Com um ponto de ônibus funcionando na porta do estabelecimento, a curiosidade é geral e muita gente é atraída com as obras expostas, o que já é um ponto positivo para os alunos que já vêem sucesso para as próximas feiras. Zu Campos, que apesar de ser aluno da EBA, já é profissional tendo realizado dezoito exposições em vários estados brasileiros, diz que trabalha com madeira desde 1966. O primeiro trabalho que vendeu na feira foi para uma professora que pegou CR$2 mil.
A ideia da feira foi das melhores para Zu Campos.
Explica que é difícil se chegar às galerias e que os alunos por imposição do curso fazem diversos trabalhos que se acabam em casa.Somente de uma das técnicas que teve aulas, ele diz que dispõe de trinta trabalhos em casa e que agora terá oportunidade de vendê-los. O evento ainda segundo o entalhador, dá condições a que o público se acostume com as obras que lhe chega às mãos de maneira simples, sobre os mesmos balcões de frutas livres.
A inauguração da feira foi feita pelo diretor da EBA, Herbert Viana de Magalhães, que via tal necessidade como prioritária neste centro artístico, considerado dos mais importantes do país. Pretende que a feira seja incorporada à vida da cidade. Independente da vendagem dos objetos de arte, outras manifestações se evidenciam como a apresentação de um palhaço para as crianças e presença de poetas. Pretendem os estudantes construir um tablado para que artistas possam apresentar trabalhos teatrais. Como por exemplo, valente Júnior aproveitou a feira para vender suas poesias em exemplares que custam CR$50,00.

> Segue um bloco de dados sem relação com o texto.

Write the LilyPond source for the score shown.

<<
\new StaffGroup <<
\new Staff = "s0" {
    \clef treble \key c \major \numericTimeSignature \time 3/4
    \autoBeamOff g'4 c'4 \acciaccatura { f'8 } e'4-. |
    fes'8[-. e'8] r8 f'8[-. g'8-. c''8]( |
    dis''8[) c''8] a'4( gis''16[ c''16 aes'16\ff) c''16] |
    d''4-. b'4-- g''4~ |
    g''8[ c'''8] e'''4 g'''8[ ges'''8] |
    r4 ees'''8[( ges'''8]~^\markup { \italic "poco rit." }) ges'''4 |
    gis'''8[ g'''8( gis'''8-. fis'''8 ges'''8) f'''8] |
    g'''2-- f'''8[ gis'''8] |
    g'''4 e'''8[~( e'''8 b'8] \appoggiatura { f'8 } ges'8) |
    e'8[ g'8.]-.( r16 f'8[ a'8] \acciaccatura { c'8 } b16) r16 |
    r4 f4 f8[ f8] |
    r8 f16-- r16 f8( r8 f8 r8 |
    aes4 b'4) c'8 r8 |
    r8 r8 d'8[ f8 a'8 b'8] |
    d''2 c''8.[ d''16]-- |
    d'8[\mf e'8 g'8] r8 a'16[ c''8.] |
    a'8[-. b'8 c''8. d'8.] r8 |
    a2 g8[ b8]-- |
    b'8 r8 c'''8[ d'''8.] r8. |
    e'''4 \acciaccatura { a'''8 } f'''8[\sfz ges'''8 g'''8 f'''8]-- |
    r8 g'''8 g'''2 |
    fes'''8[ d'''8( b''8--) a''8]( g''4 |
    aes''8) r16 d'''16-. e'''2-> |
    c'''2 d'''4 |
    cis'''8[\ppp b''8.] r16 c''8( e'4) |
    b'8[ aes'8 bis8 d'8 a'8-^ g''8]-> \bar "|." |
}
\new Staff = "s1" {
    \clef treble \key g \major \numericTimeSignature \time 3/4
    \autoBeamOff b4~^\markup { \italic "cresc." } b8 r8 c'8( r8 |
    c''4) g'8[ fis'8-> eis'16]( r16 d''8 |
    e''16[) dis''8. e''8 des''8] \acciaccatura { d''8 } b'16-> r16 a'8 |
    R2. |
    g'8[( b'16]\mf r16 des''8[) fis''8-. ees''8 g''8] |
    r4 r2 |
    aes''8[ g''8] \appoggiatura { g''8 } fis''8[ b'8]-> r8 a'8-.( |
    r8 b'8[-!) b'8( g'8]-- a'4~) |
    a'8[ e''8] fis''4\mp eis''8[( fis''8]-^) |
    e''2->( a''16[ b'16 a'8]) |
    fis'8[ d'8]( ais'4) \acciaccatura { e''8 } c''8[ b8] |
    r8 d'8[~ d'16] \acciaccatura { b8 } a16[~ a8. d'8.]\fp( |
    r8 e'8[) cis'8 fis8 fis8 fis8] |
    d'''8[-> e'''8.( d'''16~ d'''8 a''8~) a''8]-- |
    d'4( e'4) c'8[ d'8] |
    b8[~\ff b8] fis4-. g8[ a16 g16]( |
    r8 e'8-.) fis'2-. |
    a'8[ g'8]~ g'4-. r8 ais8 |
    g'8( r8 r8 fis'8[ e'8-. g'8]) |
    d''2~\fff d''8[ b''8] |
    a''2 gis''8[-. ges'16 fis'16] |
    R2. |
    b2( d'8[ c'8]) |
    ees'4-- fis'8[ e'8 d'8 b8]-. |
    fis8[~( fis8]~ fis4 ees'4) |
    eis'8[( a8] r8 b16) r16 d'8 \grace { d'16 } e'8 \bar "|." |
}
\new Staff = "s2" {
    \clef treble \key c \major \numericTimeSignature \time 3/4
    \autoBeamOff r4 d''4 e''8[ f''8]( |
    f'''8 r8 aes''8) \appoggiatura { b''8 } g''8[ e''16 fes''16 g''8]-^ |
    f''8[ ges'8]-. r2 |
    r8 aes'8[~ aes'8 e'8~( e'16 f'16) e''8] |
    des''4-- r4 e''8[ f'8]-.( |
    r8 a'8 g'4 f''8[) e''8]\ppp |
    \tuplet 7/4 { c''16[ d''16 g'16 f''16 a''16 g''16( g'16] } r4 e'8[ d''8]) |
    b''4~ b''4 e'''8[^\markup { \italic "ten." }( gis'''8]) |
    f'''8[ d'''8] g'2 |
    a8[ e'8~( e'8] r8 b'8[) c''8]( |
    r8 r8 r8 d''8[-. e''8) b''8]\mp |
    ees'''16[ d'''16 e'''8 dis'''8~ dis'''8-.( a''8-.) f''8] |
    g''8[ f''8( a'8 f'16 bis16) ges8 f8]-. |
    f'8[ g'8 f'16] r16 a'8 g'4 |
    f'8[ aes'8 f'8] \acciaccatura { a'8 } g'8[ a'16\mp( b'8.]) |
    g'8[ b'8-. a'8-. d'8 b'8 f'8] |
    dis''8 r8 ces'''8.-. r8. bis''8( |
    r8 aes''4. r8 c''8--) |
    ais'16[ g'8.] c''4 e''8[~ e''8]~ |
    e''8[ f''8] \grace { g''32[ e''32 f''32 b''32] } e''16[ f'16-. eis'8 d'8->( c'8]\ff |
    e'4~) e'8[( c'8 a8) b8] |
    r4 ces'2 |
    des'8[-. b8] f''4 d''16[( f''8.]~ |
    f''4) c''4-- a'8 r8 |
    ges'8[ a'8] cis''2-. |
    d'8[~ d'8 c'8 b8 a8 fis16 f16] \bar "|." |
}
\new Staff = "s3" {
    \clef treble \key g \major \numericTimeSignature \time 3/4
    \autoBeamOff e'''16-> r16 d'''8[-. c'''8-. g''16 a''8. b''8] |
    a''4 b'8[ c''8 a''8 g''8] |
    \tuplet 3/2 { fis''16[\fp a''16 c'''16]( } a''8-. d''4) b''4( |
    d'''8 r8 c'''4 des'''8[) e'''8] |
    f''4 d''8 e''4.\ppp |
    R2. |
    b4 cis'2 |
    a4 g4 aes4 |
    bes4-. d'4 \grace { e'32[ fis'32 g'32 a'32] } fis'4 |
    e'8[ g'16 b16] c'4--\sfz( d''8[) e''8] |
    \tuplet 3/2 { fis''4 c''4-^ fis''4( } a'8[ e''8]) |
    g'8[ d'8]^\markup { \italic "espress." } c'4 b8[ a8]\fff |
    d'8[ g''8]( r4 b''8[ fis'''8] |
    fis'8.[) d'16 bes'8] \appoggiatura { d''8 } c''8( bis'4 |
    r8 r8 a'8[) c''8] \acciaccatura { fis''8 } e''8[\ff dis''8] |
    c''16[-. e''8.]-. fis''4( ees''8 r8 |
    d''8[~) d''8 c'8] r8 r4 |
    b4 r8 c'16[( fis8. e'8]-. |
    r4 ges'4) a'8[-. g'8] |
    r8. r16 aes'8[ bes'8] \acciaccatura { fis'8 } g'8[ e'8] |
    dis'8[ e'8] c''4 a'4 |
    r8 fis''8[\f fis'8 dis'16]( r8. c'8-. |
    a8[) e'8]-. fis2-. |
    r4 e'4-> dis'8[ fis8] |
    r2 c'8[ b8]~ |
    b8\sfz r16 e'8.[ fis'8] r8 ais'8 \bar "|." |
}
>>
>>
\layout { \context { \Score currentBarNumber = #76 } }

Antes da inauguração, as bancas forma percorridas pelo vice-reitor José Calasans, da UFBa., Professor Jairo Simões pelo diretor da EBA, representante do prefeito Mário Kertész que além de incentivar a idéia se ofereceram para ajudar no que for possível. Esta feira acontecerá todas as sextas-feiras de 9 às 18 horas e sendo o local considerado dos melhores pelos estudantes (Ângela Barreto).

OBRAS DO V SUAP

Tenho em meu poder as fotos dos trabalhos premiados no V Salão Nacional Universitário de Artes Plásticas, as quais vou publicar por etapas. Hoje, publico a que retrata os três trabalhos premiados de Bel Borba. E deixo o depoimento de Ivo Vellame sobre esta promoção vitoriosa. Vejamos: “Foi o V SNUAP a moldura de ouro do que já foi feito na Bahia em termos de amostragem de uma arte jovem e universitária. O seu grande êxito, que na expressão do João Vicente Salgueiro, diretor do Instituto Nacional de Artes Plásticas, foi maravilhoso e surpreendente, deve-se a muitos, deve-se a uma heróica equipe de trabalho, à grande concorrência por parte de universitários de diversos estados do país, ao alto nível das obras expostas, algo que creditamos à competente e séria comissão julgadora e à divulgação que do V SNUAP foi feita pela imprensa baiana durante muitos meses. Foi igualmente um trabalho sério desenvolvido por muitos na Coordenação Central de Extensão da UFBa., a razão maior para o que aí está- um salão soberbo, rico em premiação e de incontestável alto nível."